**AÇÃO NECESSÁRIA A**
Devolva sem alterações as linhas das entradas, tudo desde a linha que contém "Les cadets de la comm !" até a linha que contém "MyNexity : créer son compte et", ambas incluídas.

**BLOCO DE TEXTO**
◆ ◆ ◆ ◆ ◆ ◆ ◆

Sociedade de Pediatria de São Paulo
Texto divulgado em 21/03/2022
O Dia Internacional contra a Discriminação Racial, 21 de março, foi escolhido pela Organização das Nações Unidas em memória às vítimas fatais do “Massacre de Sharpeville”, ocorrido na África do Sul, em 1960, durante o regime do apartheid.
A data representa a luta pelo fim do preconceito, discriminação e racismo, que não se refere apenas a cor da pele, mas também à religião, sexo, gênero e etnia.
No Brasil, desde a Assembleia Nacional Constituinte de 1988, o racismo é crime inafiançável e imprescritível. Mesmo assim, permanece latente no país.
Inicialmente, vamos definir alguns termos, que muitas vezes são usados como sinônimos, mas não o são.
Preconceito é uma opinião equivocada que antecede o conhecimento sobre uma pessoa, fato ou situação. Ela é norteada pela intolerância e não apresenta base científica ou de realidade.
Enquanto o preconceito é uma ideia, a discriminação é uma ação, geralmente ostensiva, sustentada por opinião preconceituosa e que leva a segregação.
Preconceito e discriminação podem ter caráter social, religioso, cultural, linguístico, de gênero, quanto à orientação sexual, racial (racismo) e a estrangeiros (xenofobia).
Acreditar que um jovem andando na rua seja um ladrão por sua cor é um preconceito. Impedi-lo de entrar num restaurante é discriminação.
Raça e etnia também não são sinônimos.
A palavra etnia significa “povo que tem os mesmos costumes”. Define um grupo com a mesma origem, língua e cultura que são transmitidas de geração a geração.
Raça é conceito biológico determinando subclasses de uma mesma espécie. Como não há subclasses dentro da espécie humana, esse conceito não se aplica.
O Brasil possui enorme miscigenação étnica: indígenas, portugueses, holandeses, italianos, negros, japoneses, árabes, caboclos e mulatos formam a aquarela das etnias nacionais. Não há diferença racial entre os brasileiros; não há várias raças humanas e sim uma ÚNICA espécie humana.
O racismo é perverso. Considerado um dos principais determinantes das desigualdades sociais, exacerba a pobreza, leva a resultados escolares negativos, menor acesso a emprego, maior exposição à criminalidade, ameaça ao bem-estar, saúde física e mental de adultos e crianças.

◆ ◆ ◆ ◆ ◆ ◆ ◆

(Entradas de dados guardadas)

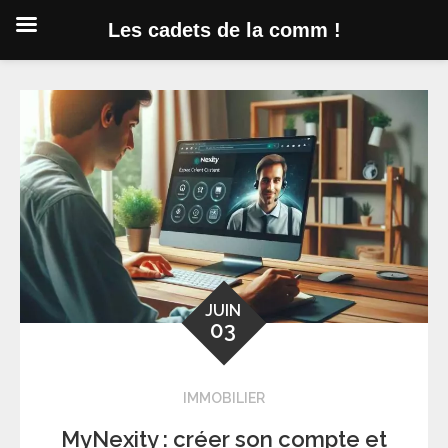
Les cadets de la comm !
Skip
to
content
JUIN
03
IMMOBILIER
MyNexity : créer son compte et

◆ ◆ ◆ ◆ ◆ ◆ ◆

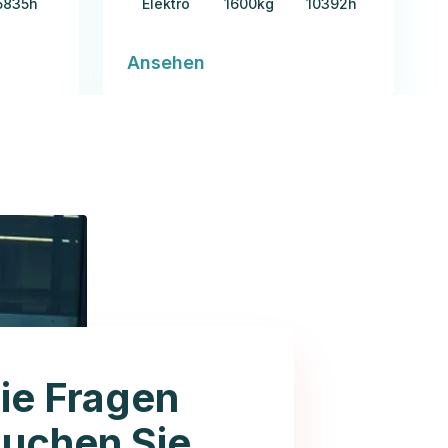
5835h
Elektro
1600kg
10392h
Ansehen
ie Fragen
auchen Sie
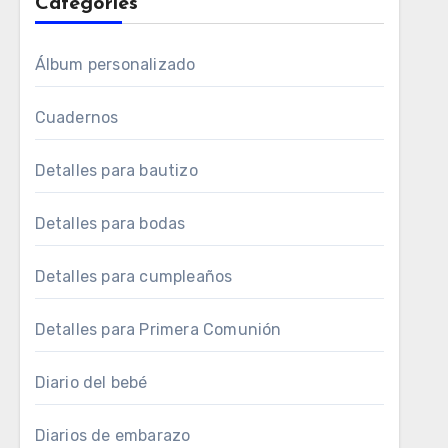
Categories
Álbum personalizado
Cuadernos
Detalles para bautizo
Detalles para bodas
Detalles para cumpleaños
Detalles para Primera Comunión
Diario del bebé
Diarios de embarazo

◆ ◆ ◆ ◆ ◆ ◆ ◆

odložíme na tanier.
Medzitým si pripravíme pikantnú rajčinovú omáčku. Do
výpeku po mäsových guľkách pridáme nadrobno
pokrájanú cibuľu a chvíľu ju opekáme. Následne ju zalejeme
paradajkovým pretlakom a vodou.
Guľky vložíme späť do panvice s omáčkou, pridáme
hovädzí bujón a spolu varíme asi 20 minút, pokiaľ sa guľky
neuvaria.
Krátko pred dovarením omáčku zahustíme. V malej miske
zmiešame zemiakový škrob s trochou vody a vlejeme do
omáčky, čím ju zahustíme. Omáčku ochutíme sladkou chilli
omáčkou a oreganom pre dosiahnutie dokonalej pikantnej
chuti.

◆ ◆ ◆ ◆ ◆ ◆ ◆

**AÇÃO NECESSÁRIA B**
Redigite com fidelidade o trecho do texto sobre o Dia Internacional contra a Discriminação Racial, tudo desde "Raça é conceito" até "ÚNICA espécie humana.".

**SUA RESPOSTA A**
Les cadets de la comm !
Skip
to
content
JUIN
03
IMMOBILIER
MyNexity : créer son compte et

**SUA RESPOSTA B**
Raça é conceito biológico determinando subclasses de uma mesma espécie. Como não há subclasses dentro da espécie humana, esse conceito não se aplica.
O Brasil possui enorme miscigenação étnica: indígenas, portugueses, holandeses, italianos, negros, japoneses, árabes, caboclos e mulatos formam a aquarela das etnias nacionais. Não há diferença racial entre os brasileiros; não há várias raças humanas e sim uma ÚNICA espécie humana.